Reading the provision "as a whole," Churchman, 489 N.W.2d at 431, and seeking "clear manifestations of intent," Yard-Man, Inc., 716 F.2d at 1479, the Court finds that this provision does not apply. It is clear from the context that the term "statements" is meant to be read with "warrantees or guarantees", and apply to representations about their services. The intention to exclude coverage for all statements made by the insured with regard to anything is clearly not "the intention fairly attributable to the insurer and the insured," Bertrand, 1997 Mich. App. LEXIS 2221 at *8, as this would simply fail to provide coverage for any kind of consulting services, rendering the policy meaningless. The Court finds that coverage is not excluded based on this provision.
(E) "Conflict of Interest"
The common meaning of "conflict of interest" applies to render this exclusion moot. Plaintiff argues that the Universal Defendants' position as a seller in the industry where they are also performing consulting services creates a conflict of interest. However, the Waun Defendants are correct to point out that this renders the entire policy meaningless, as every single instance of consulting "in the non-structural design and business marketing of coin operated laundries" would be an immediate conflict of interest, and the policy would cover nothing at all. The only acceptable form of consulting, according to Plaintiff, would be consulting with a party not interested in the purchase of machinery; however, this would still involve a potential conflict under Plaintiff's framing, as the other party (being involved in the coin-operated laundry business) is always a potential purchaser of machinery.

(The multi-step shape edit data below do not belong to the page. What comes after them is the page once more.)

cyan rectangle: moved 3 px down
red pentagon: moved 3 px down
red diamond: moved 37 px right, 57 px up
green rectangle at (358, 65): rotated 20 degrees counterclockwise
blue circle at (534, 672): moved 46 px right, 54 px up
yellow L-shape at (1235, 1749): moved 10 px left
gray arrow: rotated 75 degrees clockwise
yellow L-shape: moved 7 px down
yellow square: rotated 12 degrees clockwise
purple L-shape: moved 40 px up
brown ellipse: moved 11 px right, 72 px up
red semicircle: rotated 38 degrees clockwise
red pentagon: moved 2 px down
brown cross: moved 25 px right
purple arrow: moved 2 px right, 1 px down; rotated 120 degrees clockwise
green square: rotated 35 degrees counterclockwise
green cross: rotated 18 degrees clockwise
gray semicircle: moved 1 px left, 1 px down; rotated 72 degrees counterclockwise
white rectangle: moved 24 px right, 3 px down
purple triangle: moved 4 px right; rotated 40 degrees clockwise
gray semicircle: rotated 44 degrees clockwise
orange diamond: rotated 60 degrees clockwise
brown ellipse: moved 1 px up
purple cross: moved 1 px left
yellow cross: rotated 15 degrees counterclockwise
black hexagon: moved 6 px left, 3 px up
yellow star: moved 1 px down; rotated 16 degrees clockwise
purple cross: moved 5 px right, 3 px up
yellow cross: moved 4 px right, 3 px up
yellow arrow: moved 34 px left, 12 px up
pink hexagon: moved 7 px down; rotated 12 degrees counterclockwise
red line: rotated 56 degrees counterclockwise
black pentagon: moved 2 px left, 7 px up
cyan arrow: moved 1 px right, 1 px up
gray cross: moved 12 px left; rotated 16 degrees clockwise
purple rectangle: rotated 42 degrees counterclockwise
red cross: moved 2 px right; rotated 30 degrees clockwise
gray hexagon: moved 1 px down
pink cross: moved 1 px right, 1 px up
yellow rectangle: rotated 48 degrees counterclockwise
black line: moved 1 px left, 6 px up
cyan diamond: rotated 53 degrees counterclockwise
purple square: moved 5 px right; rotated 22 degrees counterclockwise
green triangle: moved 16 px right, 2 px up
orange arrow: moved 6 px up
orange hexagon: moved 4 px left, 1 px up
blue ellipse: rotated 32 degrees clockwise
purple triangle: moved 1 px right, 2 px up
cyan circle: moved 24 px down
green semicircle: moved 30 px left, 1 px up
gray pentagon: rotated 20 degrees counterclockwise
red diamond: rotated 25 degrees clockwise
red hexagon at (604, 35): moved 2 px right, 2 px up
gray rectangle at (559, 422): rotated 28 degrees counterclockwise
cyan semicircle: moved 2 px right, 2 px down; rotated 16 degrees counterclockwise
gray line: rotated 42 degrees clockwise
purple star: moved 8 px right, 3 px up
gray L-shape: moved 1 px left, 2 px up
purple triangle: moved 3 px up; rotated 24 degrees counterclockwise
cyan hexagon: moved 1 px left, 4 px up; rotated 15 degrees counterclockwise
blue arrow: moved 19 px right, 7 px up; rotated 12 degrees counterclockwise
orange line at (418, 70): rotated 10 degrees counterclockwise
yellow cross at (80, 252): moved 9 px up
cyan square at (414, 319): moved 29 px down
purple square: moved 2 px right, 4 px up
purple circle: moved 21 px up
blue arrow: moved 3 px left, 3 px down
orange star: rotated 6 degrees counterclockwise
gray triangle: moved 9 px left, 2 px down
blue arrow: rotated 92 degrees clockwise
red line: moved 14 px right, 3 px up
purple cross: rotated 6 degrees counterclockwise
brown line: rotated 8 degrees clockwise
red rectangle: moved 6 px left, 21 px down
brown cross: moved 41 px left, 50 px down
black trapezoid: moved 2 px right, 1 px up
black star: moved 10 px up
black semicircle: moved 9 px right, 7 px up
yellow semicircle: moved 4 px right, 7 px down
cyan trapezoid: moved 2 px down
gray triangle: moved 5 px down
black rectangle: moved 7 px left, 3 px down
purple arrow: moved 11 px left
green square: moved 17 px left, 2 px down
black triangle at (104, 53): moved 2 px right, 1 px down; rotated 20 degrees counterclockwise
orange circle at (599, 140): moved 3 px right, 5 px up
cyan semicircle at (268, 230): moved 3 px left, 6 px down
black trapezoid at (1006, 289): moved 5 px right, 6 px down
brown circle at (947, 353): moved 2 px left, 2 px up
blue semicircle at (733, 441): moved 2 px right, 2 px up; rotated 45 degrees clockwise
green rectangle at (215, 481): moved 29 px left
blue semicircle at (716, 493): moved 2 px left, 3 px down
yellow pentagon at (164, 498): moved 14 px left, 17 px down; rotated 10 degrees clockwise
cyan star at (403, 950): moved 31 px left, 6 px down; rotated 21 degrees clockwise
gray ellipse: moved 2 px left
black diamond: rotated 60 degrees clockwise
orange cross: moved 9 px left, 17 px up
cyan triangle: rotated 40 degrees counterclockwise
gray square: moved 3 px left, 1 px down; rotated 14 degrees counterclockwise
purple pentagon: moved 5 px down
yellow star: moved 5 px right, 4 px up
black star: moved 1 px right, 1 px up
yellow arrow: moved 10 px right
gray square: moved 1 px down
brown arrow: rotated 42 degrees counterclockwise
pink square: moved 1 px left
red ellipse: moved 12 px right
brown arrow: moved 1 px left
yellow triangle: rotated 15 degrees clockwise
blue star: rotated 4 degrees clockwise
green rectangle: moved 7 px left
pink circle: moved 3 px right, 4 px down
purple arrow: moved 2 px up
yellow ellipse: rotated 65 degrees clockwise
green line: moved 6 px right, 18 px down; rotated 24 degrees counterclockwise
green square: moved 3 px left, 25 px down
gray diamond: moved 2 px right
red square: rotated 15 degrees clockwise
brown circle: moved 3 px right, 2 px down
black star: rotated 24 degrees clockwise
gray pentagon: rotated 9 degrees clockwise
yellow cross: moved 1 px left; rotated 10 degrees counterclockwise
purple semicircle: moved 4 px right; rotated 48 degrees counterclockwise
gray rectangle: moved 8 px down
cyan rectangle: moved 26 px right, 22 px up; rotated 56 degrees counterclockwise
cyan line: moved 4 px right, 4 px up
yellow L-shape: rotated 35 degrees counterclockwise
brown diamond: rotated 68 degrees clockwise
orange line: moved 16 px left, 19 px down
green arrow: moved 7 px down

There is simply no set of circumstances under which Plaintiff's interpretation would allow coverage, and it is absurd to think that the Universal Defendants would have purchased insurance that insured nothing at all. This Court, mindful to avoid "strained constructions," Fitch v. State Farm Fire Cas. Co., 536 N.W.2d at 275, therefore finds that this provision does not bar this claim.
V. CONCLUSION
The basic principles of contract interpretation compel the Court to construe terms "so as to render none nugatory and avoid illusory promises." Yard-Man, Inc., 716 F.2d at 1479-80. Accepting Plaintiff's arguments would have exactly the opposite effect, and would result in an insurance contract that insured nothing at all.
Accordingly, IT IS HEREBY ORDERED that Plaintiff's Motion for Summary Judgment is DENIED and the Waun Defendants' Motion for Summary Judgment is GRANTED.